[AIM]
Revise the records by replacing "collectors" with "collected by" wherever it occurs, changing nothing else. Leave the pictures out of your answer.

[Stored records]
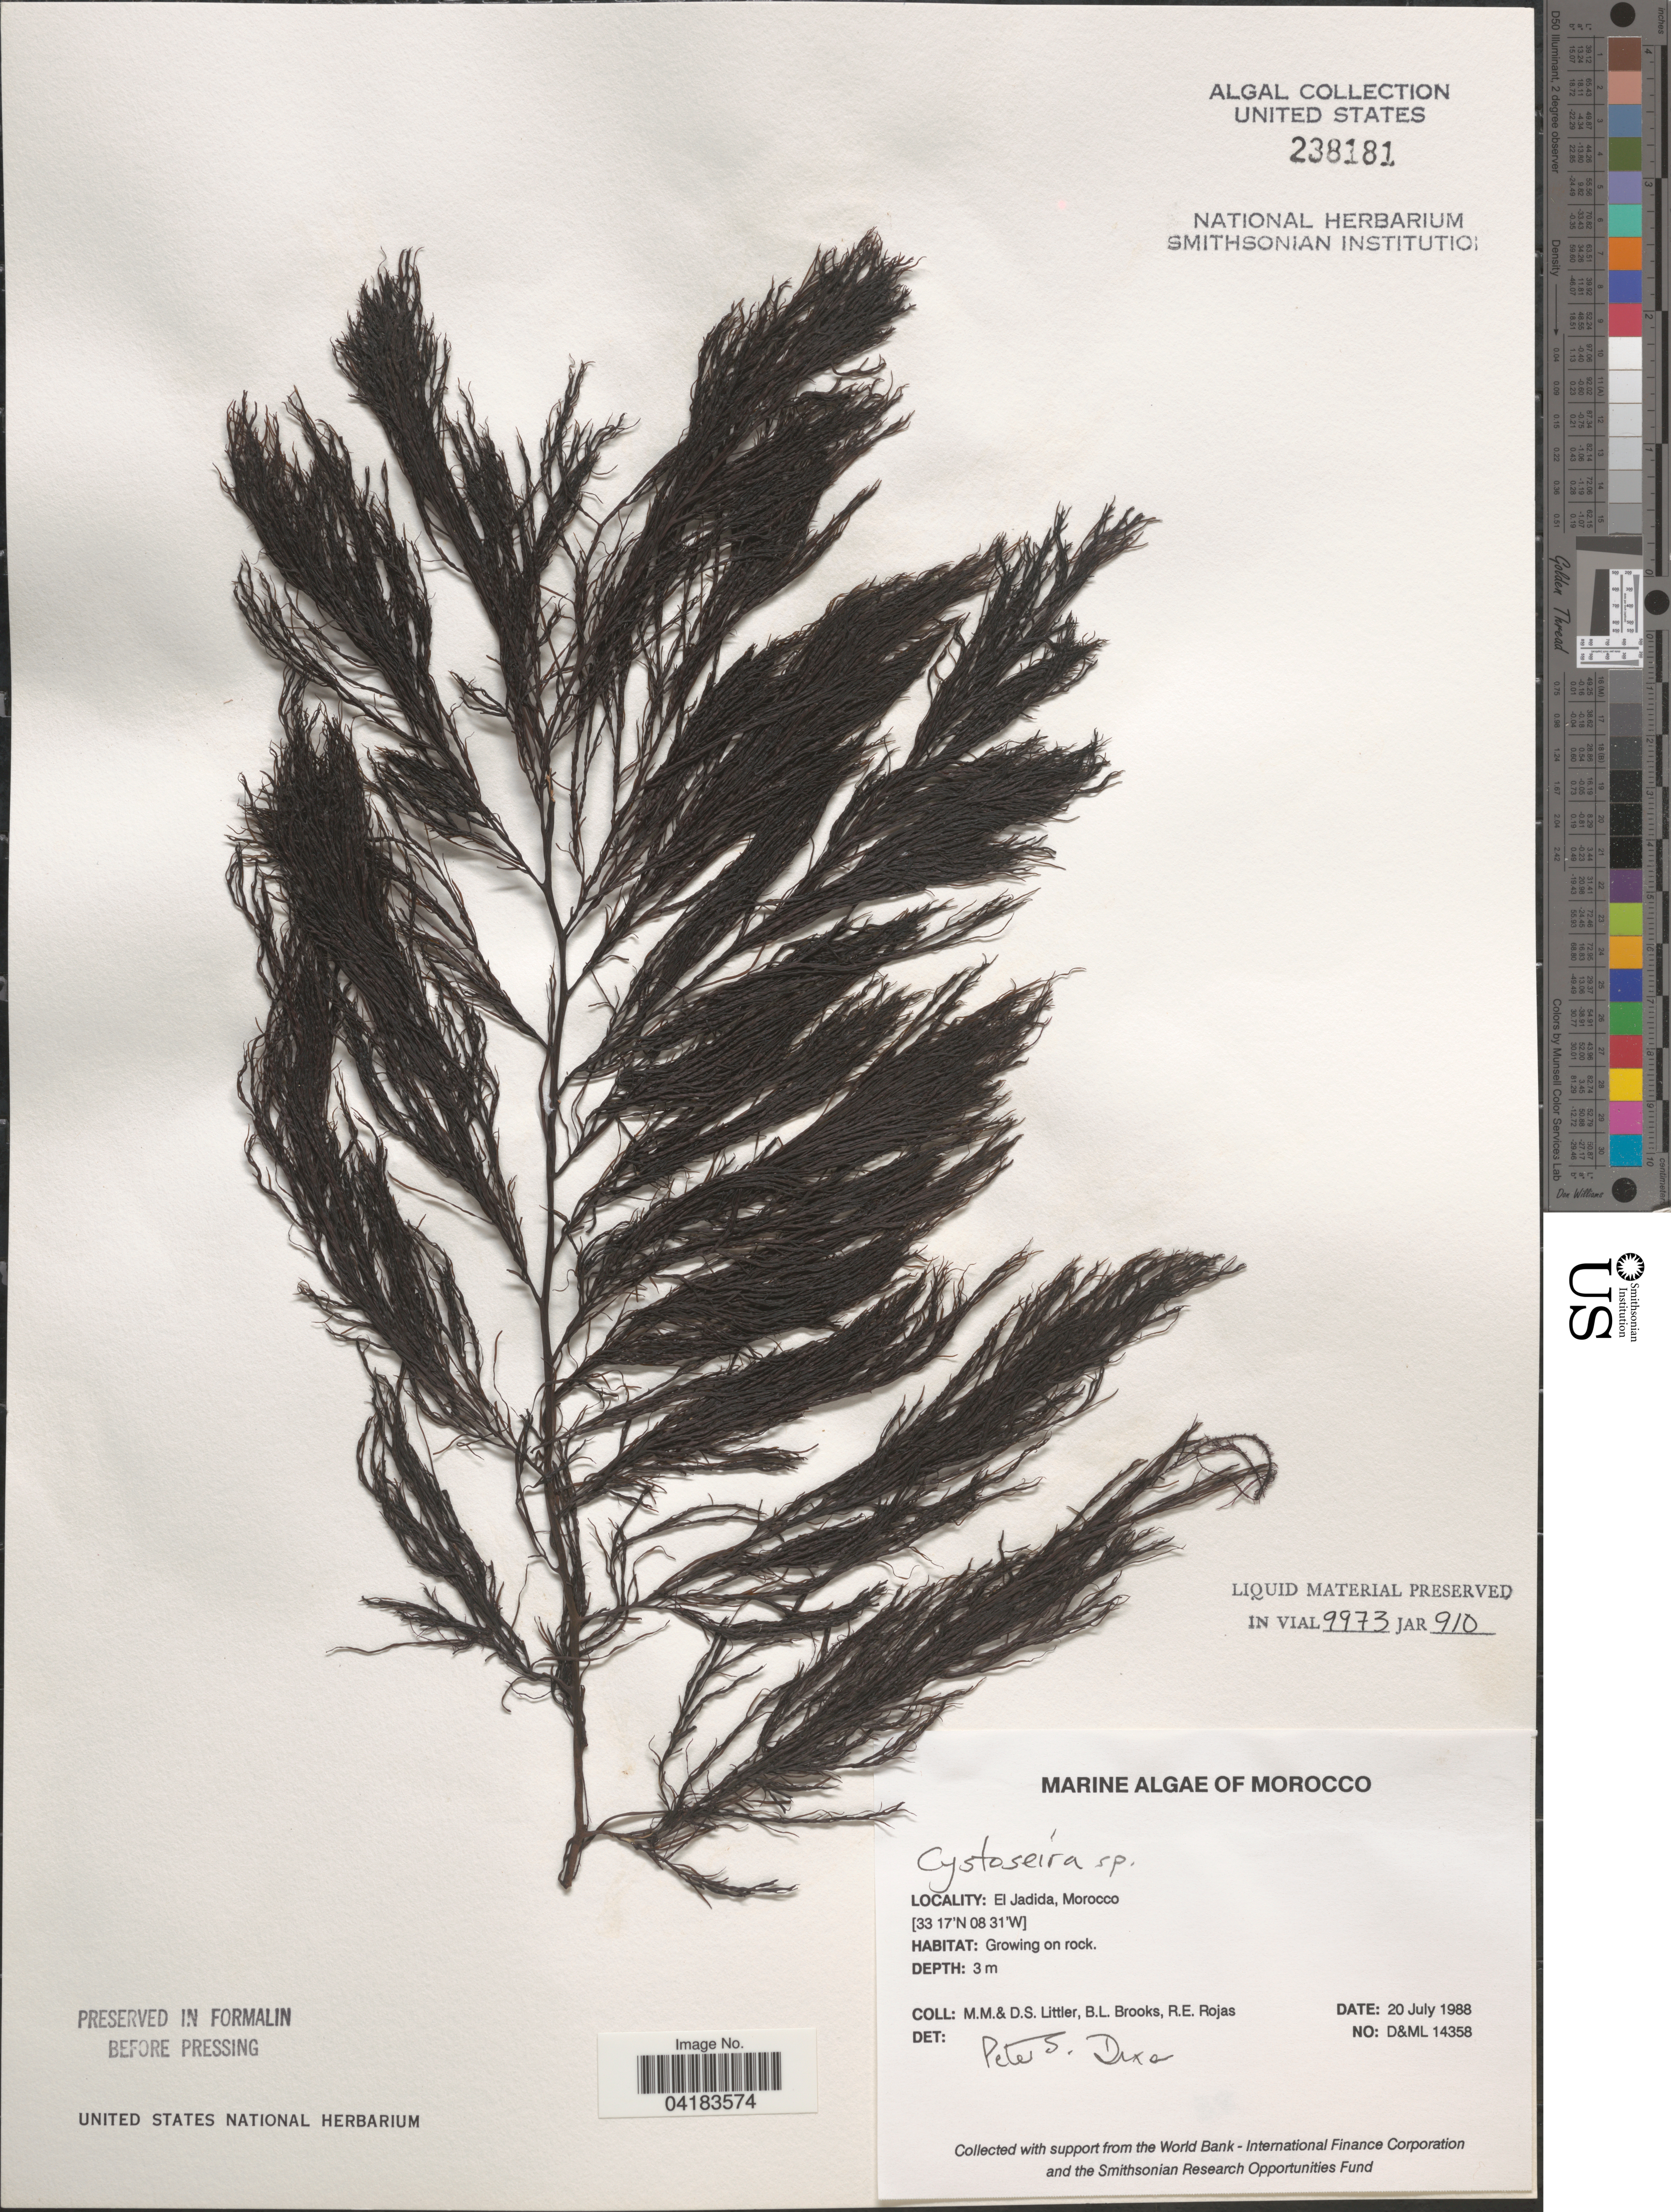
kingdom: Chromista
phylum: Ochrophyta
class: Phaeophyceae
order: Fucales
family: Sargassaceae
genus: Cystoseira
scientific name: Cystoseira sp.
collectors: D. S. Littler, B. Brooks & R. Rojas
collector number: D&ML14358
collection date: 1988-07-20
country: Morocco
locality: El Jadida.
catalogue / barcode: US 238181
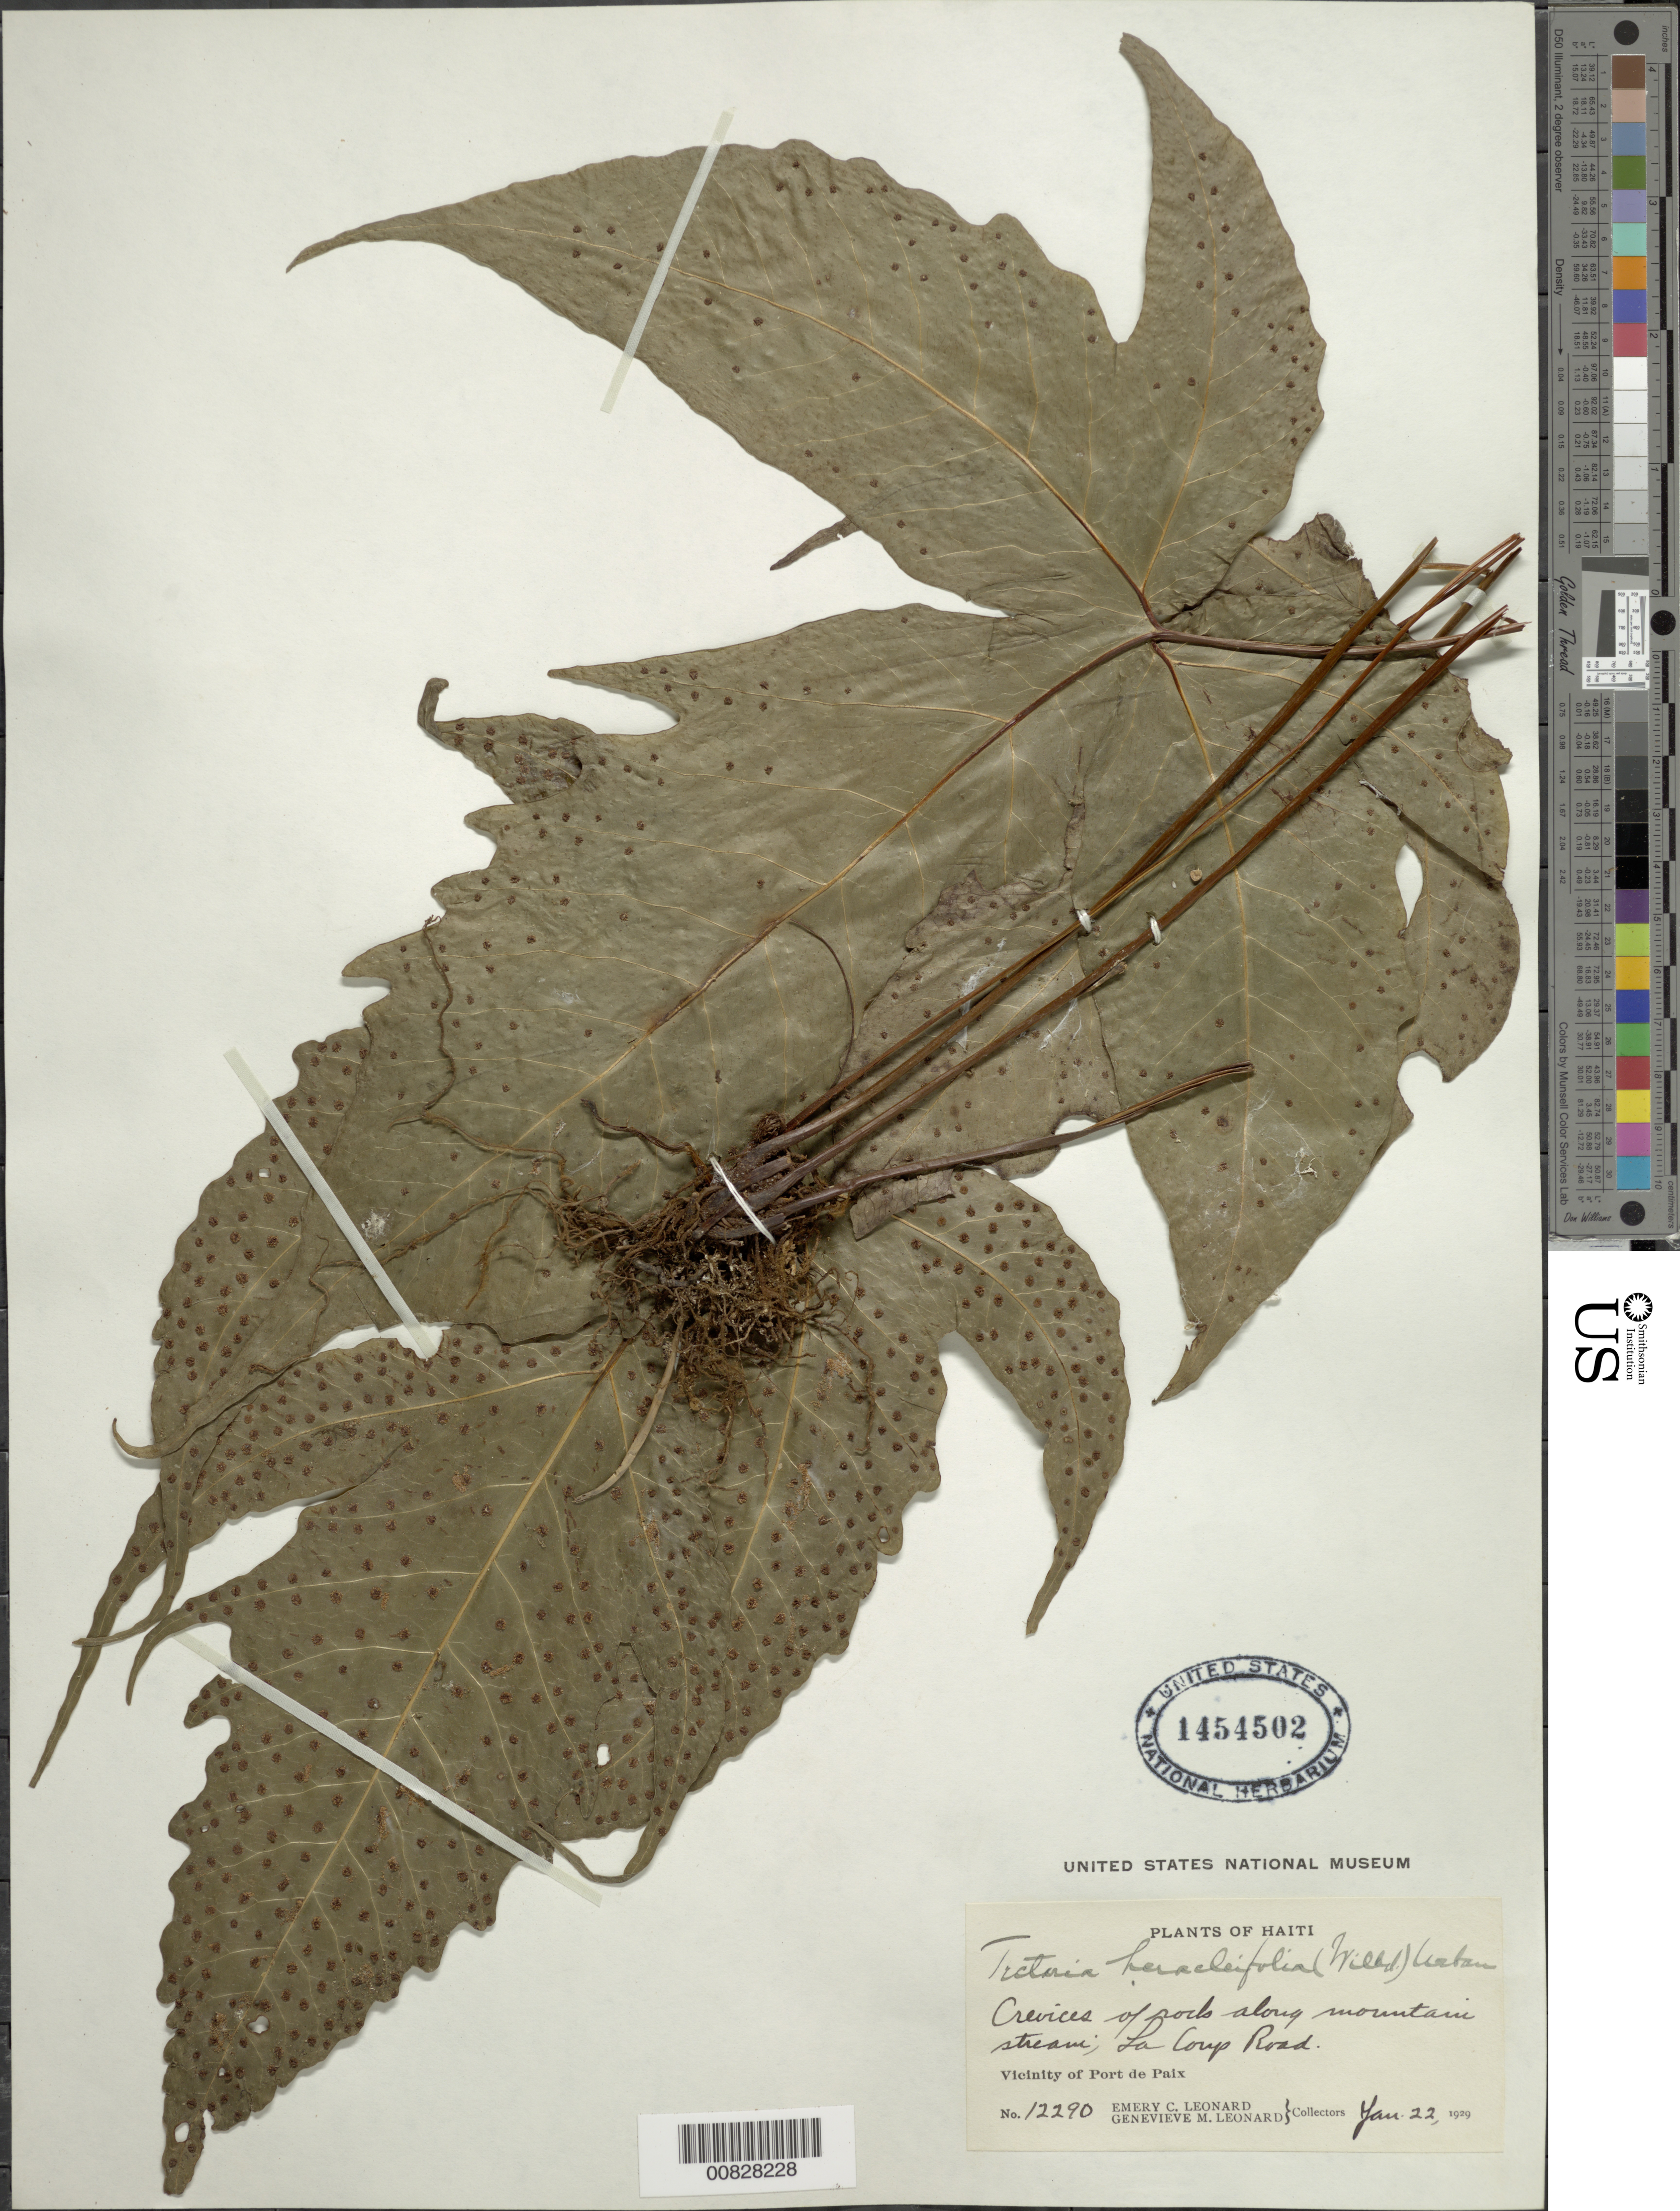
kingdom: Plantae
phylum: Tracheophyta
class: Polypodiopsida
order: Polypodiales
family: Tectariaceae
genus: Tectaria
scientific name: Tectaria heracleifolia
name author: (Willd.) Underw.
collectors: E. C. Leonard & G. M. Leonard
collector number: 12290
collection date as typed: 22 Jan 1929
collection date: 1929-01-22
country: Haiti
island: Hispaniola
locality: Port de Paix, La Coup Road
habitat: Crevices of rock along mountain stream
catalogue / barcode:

[TASK RESULT]
kingdom: Chromista
phylum: Ochrophyta
class: Phaeophyceae
order: Fucales
family: Sargassaceae
genus: Cystoseira
scientific name: Cystoseira sp.
collected by: D. S. Littler, B. Brooks & R. Rojas
collector number: D&ML14358
collection date: 1988-07-20
country: Morocco
locality: El Jadida.
catalogue / barcode: US 238181
kingdom: Plantae
phylum: Tracheophyta
class: Polypodiopsida
order: Polypodiales
family: Tectariaceae
genus: Tectaria
scientific name: Tectaria heracleifolia
name author: (Willd.) Underw.
collected by: E. C. Leonard & G. M. Leonard
collector number: 12290
collection date as typed: 22 Jan 1929
collection date: 1929-01-22
country: Haiti
island: Hispaniola
locality: Port de Paix, La Coup Road
habitat: Crevices of rock along mountain stream
catalogue / barcode:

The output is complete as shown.